Task instructions -> The reply to the records below should contain exactly the lines from the line with "All rights reserved." through the line with "This is an Open", and nothing besides.

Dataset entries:

----------------------------------------

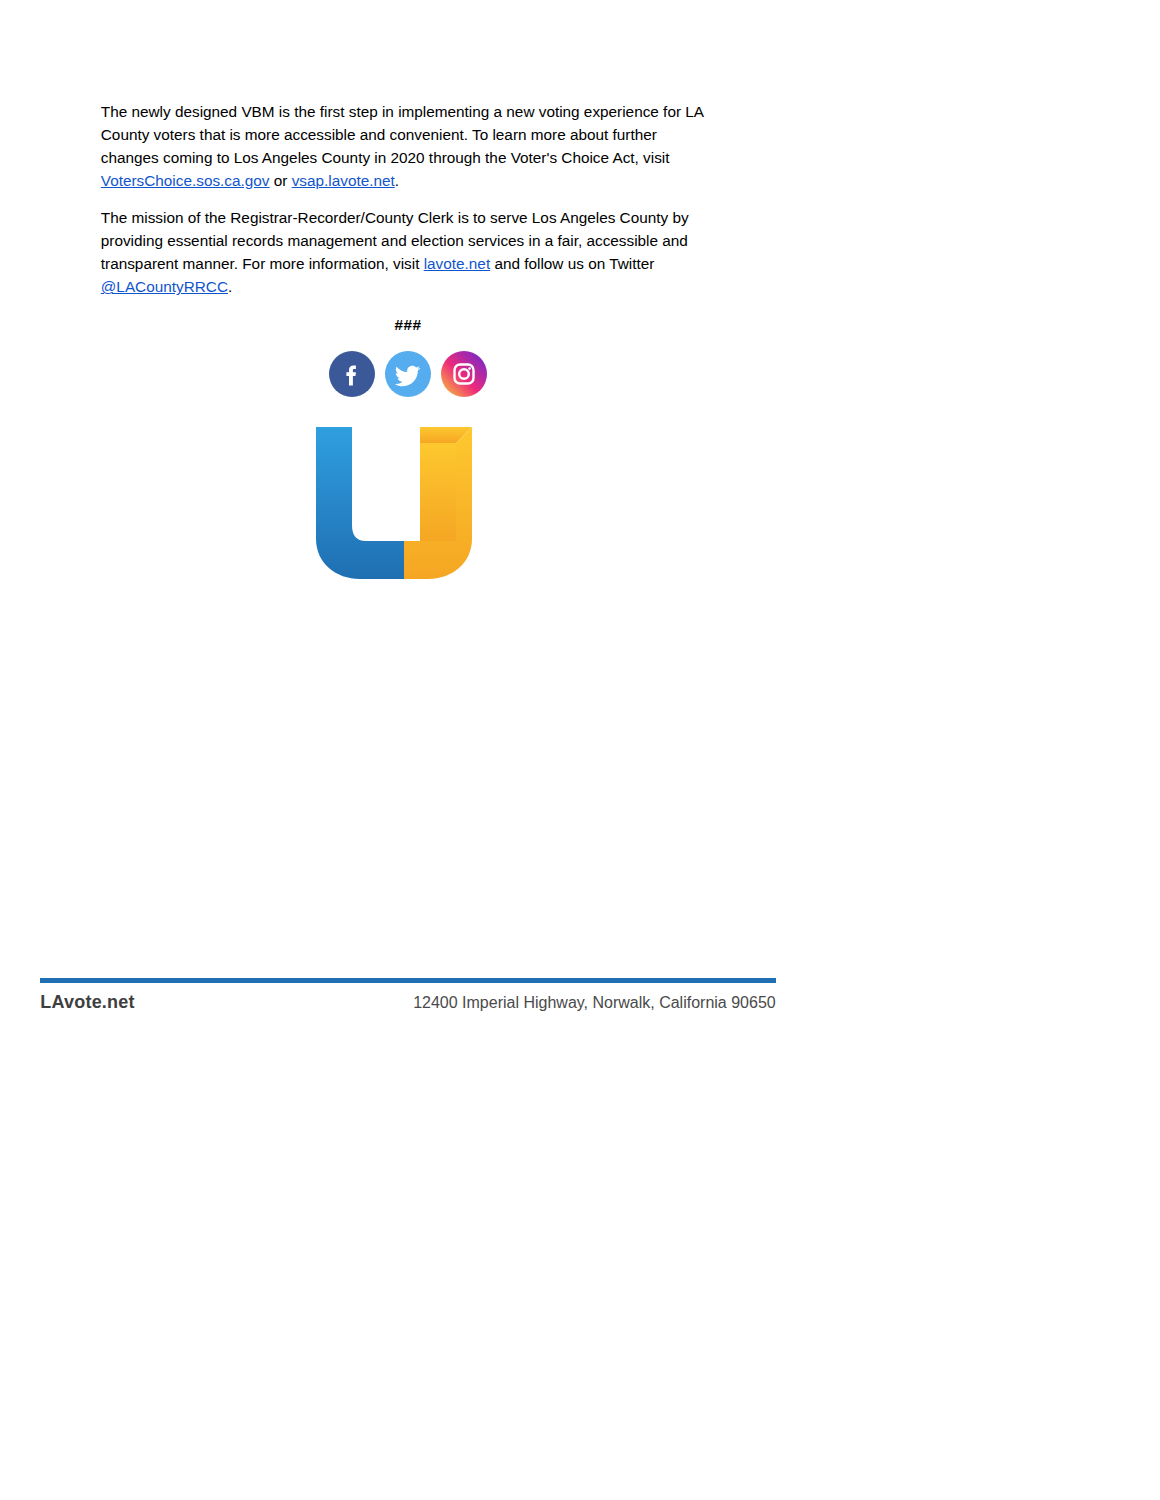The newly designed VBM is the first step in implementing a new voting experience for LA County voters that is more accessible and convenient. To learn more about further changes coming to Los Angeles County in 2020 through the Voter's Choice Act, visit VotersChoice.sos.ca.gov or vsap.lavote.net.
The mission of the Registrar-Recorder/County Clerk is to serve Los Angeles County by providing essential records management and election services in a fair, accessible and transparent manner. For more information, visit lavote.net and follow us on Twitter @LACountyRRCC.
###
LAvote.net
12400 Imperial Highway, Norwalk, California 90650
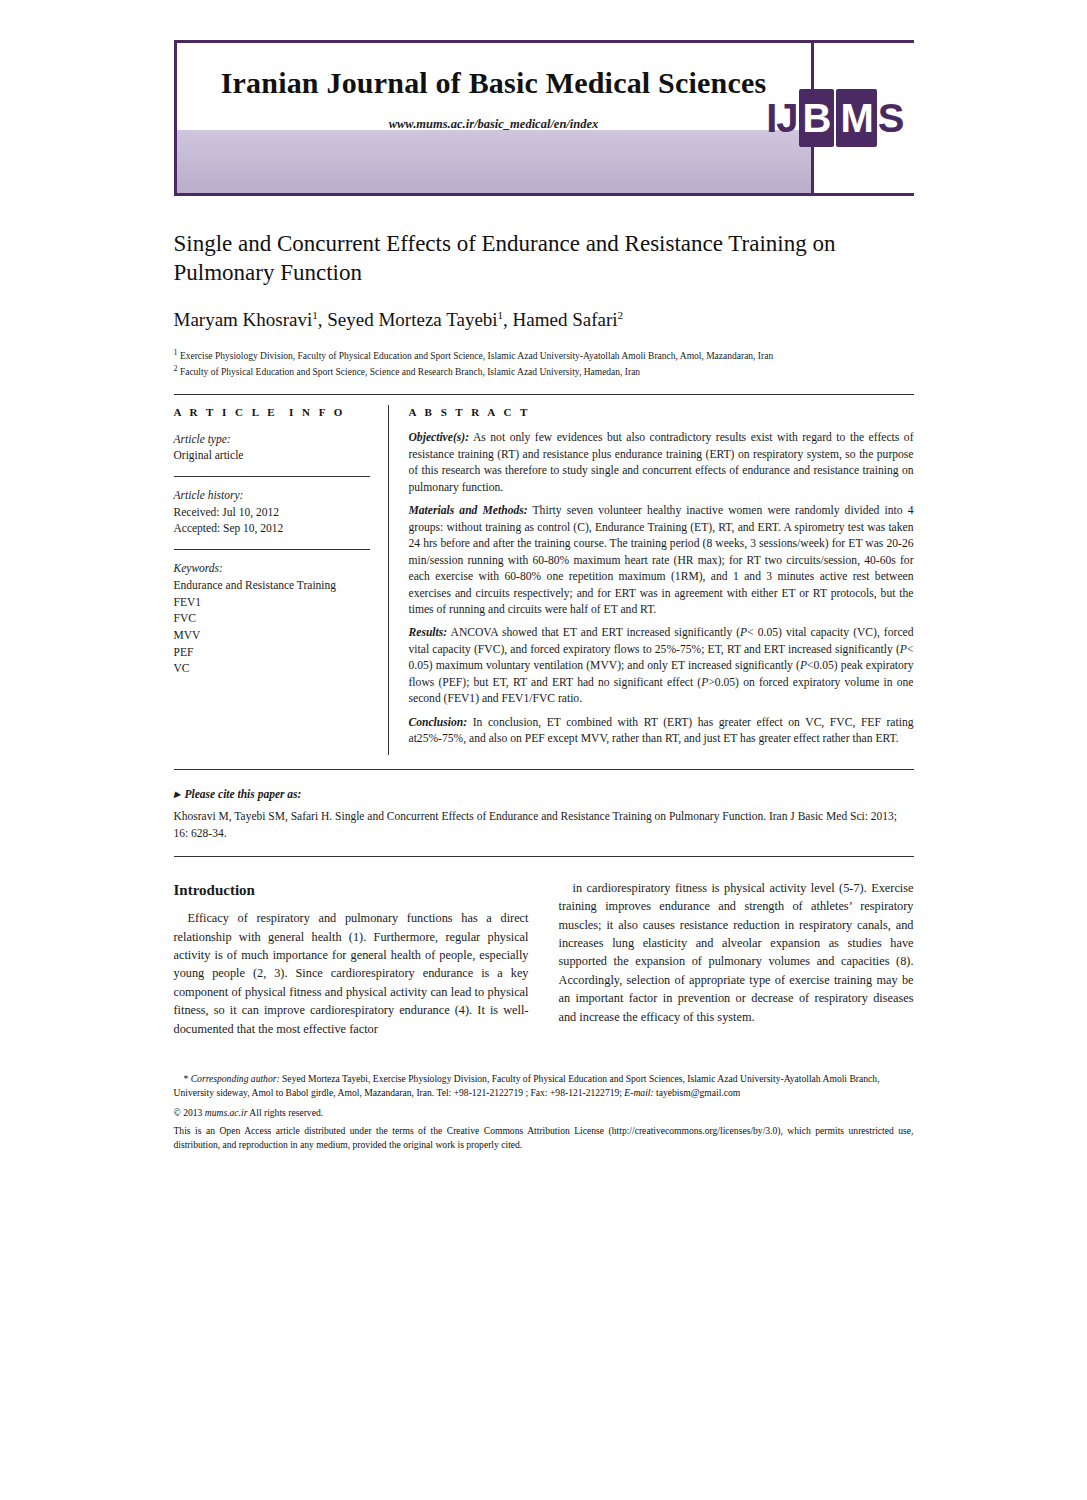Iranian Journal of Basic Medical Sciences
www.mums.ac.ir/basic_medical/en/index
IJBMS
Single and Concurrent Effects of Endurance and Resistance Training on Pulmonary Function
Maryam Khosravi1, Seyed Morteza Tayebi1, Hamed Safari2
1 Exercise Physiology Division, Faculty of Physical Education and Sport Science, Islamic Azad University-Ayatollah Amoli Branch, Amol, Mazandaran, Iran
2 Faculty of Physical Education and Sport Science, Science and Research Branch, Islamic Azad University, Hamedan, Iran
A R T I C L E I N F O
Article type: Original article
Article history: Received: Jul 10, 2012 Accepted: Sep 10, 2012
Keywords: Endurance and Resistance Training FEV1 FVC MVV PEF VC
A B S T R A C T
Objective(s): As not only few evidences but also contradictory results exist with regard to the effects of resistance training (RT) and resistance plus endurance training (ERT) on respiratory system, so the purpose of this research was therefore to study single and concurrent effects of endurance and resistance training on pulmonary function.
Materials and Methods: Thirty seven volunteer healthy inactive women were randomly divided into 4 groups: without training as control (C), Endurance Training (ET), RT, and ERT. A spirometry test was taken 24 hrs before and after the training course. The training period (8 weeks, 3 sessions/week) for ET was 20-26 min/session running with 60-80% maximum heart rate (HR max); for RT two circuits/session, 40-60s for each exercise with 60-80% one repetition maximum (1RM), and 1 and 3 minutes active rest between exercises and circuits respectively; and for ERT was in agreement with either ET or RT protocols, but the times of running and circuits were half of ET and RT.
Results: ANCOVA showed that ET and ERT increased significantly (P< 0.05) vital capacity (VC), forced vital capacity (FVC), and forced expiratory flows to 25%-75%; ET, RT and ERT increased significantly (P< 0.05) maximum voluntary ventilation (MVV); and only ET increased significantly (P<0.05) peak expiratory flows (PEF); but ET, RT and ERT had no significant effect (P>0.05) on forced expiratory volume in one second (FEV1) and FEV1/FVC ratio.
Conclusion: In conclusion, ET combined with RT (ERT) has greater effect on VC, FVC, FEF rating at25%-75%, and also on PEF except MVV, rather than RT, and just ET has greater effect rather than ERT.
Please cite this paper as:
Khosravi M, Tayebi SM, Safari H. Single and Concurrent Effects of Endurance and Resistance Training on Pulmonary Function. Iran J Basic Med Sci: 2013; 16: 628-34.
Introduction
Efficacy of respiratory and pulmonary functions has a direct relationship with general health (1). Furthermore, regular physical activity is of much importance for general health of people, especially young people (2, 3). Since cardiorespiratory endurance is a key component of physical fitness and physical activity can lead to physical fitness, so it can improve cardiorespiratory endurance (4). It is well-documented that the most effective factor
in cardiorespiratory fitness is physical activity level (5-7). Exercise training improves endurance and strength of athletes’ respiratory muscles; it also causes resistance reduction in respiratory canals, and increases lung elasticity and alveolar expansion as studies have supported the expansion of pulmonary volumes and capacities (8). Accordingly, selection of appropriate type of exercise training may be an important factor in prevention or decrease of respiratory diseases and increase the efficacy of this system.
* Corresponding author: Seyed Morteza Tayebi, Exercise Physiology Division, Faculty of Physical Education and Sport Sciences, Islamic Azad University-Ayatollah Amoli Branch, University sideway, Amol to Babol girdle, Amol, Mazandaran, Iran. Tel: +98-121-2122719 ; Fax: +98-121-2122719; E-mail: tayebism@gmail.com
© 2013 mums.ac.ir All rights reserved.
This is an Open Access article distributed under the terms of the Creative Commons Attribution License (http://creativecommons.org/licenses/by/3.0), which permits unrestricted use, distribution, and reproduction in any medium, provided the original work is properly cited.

----------------------------------------

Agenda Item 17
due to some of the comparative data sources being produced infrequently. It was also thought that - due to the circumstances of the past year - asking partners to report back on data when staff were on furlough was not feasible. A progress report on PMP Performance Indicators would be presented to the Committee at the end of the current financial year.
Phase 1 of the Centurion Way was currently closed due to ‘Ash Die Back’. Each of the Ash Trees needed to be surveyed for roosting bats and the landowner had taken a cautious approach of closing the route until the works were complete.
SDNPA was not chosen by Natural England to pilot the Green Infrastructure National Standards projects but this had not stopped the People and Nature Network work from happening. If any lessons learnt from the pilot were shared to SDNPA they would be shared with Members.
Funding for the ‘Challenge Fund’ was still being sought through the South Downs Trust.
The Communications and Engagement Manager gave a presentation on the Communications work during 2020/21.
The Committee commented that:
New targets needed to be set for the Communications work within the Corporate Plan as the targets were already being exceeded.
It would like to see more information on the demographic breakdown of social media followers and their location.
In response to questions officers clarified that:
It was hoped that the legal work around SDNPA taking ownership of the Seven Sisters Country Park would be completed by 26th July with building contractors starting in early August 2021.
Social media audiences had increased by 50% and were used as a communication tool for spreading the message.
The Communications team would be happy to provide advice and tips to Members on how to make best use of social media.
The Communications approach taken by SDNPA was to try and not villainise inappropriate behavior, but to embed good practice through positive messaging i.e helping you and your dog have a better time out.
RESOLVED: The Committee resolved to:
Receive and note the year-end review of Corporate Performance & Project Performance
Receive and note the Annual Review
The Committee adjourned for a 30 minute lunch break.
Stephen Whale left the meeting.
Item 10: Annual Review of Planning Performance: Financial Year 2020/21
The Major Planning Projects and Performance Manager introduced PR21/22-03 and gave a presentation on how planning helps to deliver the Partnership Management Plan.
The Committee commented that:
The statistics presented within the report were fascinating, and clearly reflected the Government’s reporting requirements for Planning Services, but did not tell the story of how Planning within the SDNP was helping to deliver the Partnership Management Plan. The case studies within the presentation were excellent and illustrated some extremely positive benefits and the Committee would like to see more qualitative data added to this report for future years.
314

----------------------------------------

Solution to this exercise ->
© 2013 mums.ac.ir All rights reserved.
This is an Open Access article distributed under the terms of the Creative Commons Attribution License (http://creativecommons.org/licenses/by/3.0), which permits unrestricted use, distribution, and reproduction in any medium, provided the original work is properly cited.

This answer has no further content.